> _Prompt_
Exact copies of all records below are needed.

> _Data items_
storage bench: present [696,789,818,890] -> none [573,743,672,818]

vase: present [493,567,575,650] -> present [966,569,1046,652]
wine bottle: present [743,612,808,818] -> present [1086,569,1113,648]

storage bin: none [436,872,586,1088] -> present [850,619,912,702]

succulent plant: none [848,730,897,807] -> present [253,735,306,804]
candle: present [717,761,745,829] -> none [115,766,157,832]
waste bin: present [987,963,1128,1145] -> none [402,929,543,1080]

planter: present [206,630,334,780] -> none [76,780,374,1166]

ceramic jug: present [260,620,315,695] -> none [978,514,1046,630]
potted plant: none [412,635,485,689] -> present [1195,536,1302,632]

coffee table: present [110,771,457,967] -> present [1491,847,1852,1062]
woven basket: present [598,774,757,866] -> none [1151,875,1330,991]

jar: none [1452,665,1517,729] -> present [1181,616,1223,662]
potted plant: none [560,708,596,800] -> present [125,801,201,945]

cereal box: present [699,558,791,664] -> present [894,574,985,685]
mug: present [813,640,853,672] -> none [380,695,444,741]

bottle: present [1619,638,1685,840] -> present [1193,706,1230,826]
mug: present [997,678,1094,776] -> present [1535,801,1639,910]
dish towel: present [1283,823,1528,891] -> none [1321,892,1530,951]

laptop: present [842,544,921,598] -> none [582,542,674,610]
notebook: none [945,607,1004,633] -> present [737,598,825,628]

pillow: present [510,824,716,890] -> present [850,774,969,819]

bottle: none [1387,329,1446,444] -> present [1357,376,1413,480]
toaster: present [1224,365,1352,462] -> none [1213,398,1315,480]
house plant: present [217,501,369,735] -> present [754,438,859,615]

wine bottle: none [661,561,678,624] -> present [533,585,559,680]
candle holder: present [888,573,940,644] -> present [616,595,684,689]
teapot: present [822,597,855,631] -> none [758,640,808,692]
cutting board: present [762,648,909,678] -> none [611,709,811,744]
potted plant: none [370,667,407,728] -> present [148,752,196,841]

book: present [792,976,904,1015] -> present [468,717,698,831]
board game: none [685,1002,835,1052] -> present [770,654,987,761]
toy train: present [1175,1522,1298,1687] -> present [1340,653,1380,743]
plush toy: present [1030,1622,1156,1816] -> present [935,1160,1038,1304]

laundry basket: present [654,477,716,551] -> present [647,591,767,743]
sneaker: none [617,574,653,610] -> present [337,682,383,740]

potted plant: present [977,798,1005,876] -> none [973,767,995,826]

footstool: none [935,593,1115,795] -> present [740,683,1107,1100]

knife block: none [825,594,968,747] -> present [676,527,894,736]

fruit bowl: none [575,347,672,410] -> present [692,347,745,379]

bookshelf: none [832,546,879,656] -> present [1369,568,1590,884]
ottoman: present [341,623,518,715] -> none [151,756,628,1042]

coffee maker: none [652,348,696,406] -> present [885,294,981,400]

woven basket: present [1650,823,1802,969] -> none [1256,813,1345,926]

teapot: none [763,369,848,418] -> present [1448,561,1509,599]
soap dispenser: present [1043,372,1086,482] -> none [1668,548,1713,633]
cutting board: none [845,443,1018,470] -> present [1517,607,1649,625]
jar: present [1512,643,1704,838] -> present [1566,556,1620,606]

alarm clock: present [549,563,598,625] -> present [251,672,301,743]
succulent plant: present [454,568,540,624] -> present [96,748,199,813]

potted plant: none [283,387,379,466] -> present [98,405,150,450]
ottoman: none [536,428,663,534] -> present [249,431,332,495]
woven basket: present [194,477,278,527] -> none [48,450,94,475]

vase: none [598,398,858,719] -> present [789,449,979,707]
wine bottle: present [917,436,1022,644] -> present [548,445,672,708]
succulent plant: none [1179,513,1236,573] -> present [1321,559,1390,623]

> _Your solution_
storage bench: present [696,789,818,890] -> none [573,743,672,818]

vase: present [493,567,575,650] -> present [966,569,1046,652]
wine bottle: present [743,612,808,818] -> present [1086,569,1113,648]

storage bin: none [436,872,586,1088] -> present [850,619,912,702]

succulent plant: none [848,730,897,807] -> present [253,735,306,804]
candle: present [717,761,745,829] -> none [115,766,157,832]
waste bin: present [987,963,1128,1145] -> none [402,929,543,1080]

planter: present [206,630,334,780] -> none [76,780,374,1166]

ceramic jug: present [260,620,315,695] -> none [978,514,1046,630]
potted plant: none [412,635,485,689] -> present [1195,536,1302,632]

coffee table: present [110,771,457,967] -> present [1491,847,1852,1062]
woven basket: present [598,774,757,866] -> none [1151,875,1330,991]

jar: none [1452,665,1517,729] -> present [1181,616,1223,662]
potted plant: none [560,708,596,800] -> present [125,801,201,945]

cereal box: present [699,558,791,664] -> present [894,574,985,685]
mug: present [813,640,853,672] -> none [380,695,444,741]

bottle: present [1619,638,1685,840] -> present [1193,706,1230,826]
mug: present [997,678,1094,776] -> present [1535,801,1639,910]
dish towel: present [1283,823,1528,891] -> none [1321,892,1530,951]

laptop: present [842,544,921,598] -> none [582,542,674,610]
notebook: none [945,607,1004,633] -> present [737,598,825,628]

pillow: present [510,824,716,890] -> present [850,774,969,819]

bottle: none [1387,329,1446,444] -> present [1357,376,1413,480]
toaster: present [1224,365,1352,462] -> none [1213,398,1315,480]
house plant: present [217,501,369,735] -> present [754,438,859,615]

wine bottle: none [661,561,678,624] -> present [533,585,559,680]
candle holder: present [888,573,940,644] -> present [616,595,684,689]
teapot: present [822,597,855,631] -> none [758,640,808,692]
cutting board: present [762,648,909,678] -> none [611,709,811,744]
potted plant: none [370,667,407,728] -> present [148,752,196,841]

book: present [792,976,904,1015] -> present [468,717,698,831]
board game: none [685,1002,835,1052] -> present [770,654,987,761]
toy train: present [1175,1522,1298,1687] -> present [1340,653,1380,743]
plush toy: present [1030,1622,1156,1816] -> present [935,1160,1038,1304]

laundry basket: present [654,477,716,551] -> present [647,591,767,743]
sneaker: none [617,574,653,610] -> present [337,682,383,740]

potted plant: present [977,798,1005,876] -> none [973,767,995,826]

footstool: none [935,593,1115,795] -> present [740,683,1107,1100]

knife block: none [825,594,968,747] -> present [676,527,894,736]

fruit bowl: none [575,347,672,410] -> present [692,347,745,379]

bookshelf: none [832,546,879,656] -> present [1369,568,1590,884]
ottoman: present [341,623,518,715] -> none [151,756,628,1042]

coffee maker: none [652,348,696,406] -> present [885,294,981,400]

woven basket: present [1650,823,1802,969] -> none [1256,813,1345,926]

teapot: none [763,369,848,418] -> present [1448,561,1509,599]
soap dispenser: present [1043,372,1086,482] -> none [1668,548,1713,633]
cutting board: none [845,443,1018,470] -> present [1517,607,1649,625]
jar: present [1512,643,1704,838] -> present [1566,556,1620,606]

alarm clock: present [549,563,598,625] -> present [251,672,301,743]
succulent plant: present [454,568,540,624] -> present [96,748,199,813]

potted plant: none [283,387,379,466] -> present [98,405,150,450]
ottoman: none [536,428,663,534] -> present [249,431,332,495]
woven basket: present [194,477,278,527] -> none [48,450,94,475]

vase: none [598,398,858,719] -> present [789,449,979,707]
wine bottle: present [917,436,1022,644] -> present [548,445,672,708]
succulent plant: none [1179,513,1236,573] -> present [1321,559,1390,623]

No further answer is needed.